What did it mean? There was a slight reflex from her hand. A single tear escaped through swollen flesh and shattered blood vessels, past the slit of an eyelid, down her face, vanishing into mud and river sand. One of the bruises on her cheek resembled the letter U.
I ran to my Jeep and dialed 911. “Come on!” An answer on the third ring. I explained to the sheriff’s dispatcher that an ambulance would be too slow. The victim needed to be airlifted by helicopter to the hospital now. I took a towel out of the back seat of the Jeep and ran back to the girl.
“You’re going to be okay,” I said in the most convincing voice I could. My heart raced. “Medical help is coming! Do you hear me?” There was only the sound of air escaping her chest. I applied pressure to her wound. She was slipping away.
Where the hell are they?
She looked at me for a long moment, the clear eye seeming to connect. It was now a pleading, frightened eye, an eye too wise for its young host. From somewhere lost in history and heritage, she looked at me through the saddened eye of the elders. She wept silently. I never felt so helpless.

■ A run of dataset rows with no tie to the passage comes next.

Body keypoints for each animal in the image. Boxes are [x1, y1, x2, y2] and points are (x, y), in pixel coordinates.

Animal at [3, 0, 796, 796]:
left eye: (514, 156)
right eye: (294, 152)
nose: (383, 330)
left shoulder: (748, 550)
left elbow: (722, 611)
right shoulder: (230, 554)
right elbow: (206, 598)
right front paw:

The wail of sirens sounded in the distance. I heard a helicopter far away. But the look in her eye was further away as it peered through time and space and found me.
I held her hand, my own eyes suddenly watering. “Stay with me! Okay? Stay with me! I’ll find the person who did this to you.”
FOUR
The feeling was almost surreal. For years I had investigated crime scenes. Now I was the one being questioned. The initial battery of Volusia County deputies had been efficient, articulate, and polite in asking most of the right questions. Had I known the victim? Did I see anyone? They scribbled notes, eyes panning my face while I explained what happened. I gave them permission to search my car as a team of forensics people started sifting through the surroundings.